— START OF Entries shown —
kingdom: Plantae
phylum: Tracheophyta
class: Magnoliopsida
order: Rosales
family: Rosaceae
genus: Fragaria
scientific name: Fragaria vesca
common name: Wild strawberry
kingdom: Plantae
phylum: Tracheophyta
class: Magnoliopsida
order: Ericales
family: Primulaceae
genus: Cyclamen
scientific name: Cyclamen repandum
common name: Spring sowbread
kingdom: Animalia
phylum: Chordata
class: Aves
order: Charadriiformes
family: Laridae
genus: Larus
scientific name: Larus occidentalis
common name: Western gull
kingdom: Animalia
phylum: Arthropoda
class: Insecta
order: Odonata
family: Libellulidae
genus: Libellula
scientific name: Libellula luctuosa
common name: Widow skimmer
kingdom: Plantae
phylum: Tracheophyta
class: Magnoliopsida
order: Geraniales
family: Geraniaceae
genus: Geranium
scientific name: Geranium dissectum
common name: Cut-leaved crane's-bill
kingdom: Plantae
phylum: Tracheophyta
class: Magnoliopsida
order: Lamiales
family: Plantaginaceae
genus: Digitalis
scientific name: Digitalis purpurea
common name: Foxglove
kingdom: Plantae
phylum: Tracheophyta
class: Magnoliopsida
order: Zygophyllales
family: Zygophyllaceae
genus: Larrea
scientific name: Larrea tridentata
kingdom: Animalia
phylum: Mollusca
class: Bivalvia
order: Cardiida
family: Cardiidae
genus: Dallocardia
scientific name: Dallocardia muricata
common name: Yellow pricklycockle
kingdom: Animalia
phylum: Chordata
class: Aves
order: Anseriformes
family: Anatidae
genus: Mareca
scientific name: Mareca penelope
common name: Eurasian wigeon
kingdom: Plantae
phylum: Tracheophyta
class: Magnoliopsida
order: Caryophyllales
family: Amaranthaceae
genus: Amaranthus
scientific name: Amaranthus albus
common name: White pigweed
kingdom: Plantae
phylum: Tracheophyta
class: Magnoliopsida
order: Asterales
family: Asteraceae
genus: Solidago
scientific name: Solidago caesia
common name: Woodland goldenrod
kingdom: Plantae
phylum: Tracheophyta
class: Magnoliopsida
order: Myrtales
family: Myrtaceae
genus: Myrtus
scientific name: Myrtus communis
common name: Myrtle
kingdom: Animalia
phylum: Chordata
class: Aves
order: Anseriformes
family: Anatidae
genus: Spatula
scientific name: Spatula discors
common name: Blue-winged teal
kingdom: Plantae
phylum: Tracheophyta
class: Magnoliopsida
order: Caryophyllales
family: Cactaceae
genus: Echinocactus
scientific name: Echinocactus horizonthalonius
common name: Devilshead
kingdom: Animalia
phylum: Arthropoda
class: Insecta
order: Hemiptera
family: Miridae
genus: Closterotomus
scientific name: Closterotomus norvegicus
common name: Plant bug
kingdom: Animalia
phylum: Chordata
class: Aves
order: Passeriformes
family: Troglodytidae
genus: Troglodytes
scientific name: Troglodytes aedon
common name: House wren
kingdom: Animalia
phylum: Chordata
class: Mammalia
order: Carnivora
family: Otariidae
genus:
— END OF Entries shown —
*Task prompt*. Retype every line of the material above, keeping each word, letter, and punctuation mark unchanged.

*Written response*.
kingdom: Plantae
phylum: Tracheophyta
class: Magnoliopsida
order: Rosales
family: Rosaceae
genus: Fragaria
scientific name: Fragaria vesca
common name: Wild strawberry
kingdom: Plantae
phylum: Tracheophyta
class: Magnoliopsida
order: Ericales
family: Primulaceae
genus: Cyclamen
scientific name: Cyclamen repandum
common name: Spring sowbread
kingdom: Animalia
phylum: Chordata
class: Aves
order: Charadriiformes
family: Laridae
genus: Larus
scientific name: Larus occidentalis
common name: Western gull
kingdom: Animalia
phylum: Arthropoda
class: Insecta
order: Odonata
family: Libellulidae
genus: Libellula
scientific name: Libellula luctuosa
common name: Widow skimmer
kingdom: Plantae
phylum: Tracheophyta
class: Magnoliopsida
order: Geraniales
family: Geraniaceae
genus: Geranium
scientific name: Geranium dissectum
common name: Cut-leaved crane's-bill
kingdom: Plantae
phylum: Tracheophyta
class: Magnoliopsida
order: Lamiales
family: Plantaginaceae
genus: Digitalis
scientific name: Digitalis purpurea
common name: Foxglove
kingdom: Plantae
phylum: Tracheophyta
class: Magnoliopsida
order: Zygophyllales
family: Zygophyllaceae
genus: Larrea
scientific name: Larrea tridentata
kingdom: Animalia
phylum: Mollusca
class: Bivalvia
order: Cardiida
family: Cardiidae
genus: Dallocardia
scientific name: Dallocardia muricata
common name: Yellow pricklycockle
kingdom: Animalia
phylum: Chordata
class: Aves
order: Anseriformes
family: Anatidae
genus: Mareca
scientific name: Mareca penelope
common name: Eurasian wigeon
kingdom: Plantae
phylum: Tracheophyta
class: Magnoliopsida
order: Caryophyllales
family: Amaranthaceae
genus: Amaranthus
scientific name: Amaranthus albus
common name: White pigweed
kingdom: Plantae
phylum: Tracheophyta
class: Magnoliopsida
order: Asterales
family: Asteraceae
genus: Solidago
scientific name: Solidago caesia
common name: Woodland goldenrod
kingdom: Plantae
phylum: Tracheophyta
class: Magnoliopsida
order: Myrtales
family: Myrtaceae
genus: Myrtus
scientific name: Myrtus communis
common name: Myrtle
kingdom: Animalia
phylum: Chordata
class: Aves
order: Anseriformes
family: Anatidae
genus: Spatula
scientific name: Spatula discors
common name: Blue-winged teal
kingdom: Plantae
phylum: Tracheophyta
class: Magnoliopsida
order: Caryophyllales
family: Cactaceae
genus: Echinocactus
scientific name: Echinocactus horizonthalonius
common name: Devilshead
kingdom: Animalia
phylum: Arthropoda
class: Insecta
order: Hemiptera
family: Miridae
genus: Closterotomus
scientific name: Closterotomus norvegicus
common name: Plant bug
kingdom: Animalia
phylum: Chordata
class: Aves
order: Passeriformes
family: Troglodytidae
genus: Troglodytes
scientific name: Troglodytes aedon
common name: House wren
kingdom: Animalia
phylum: Chordata
class: Mammalia
order: Carnivora
family: Otariidae
genus:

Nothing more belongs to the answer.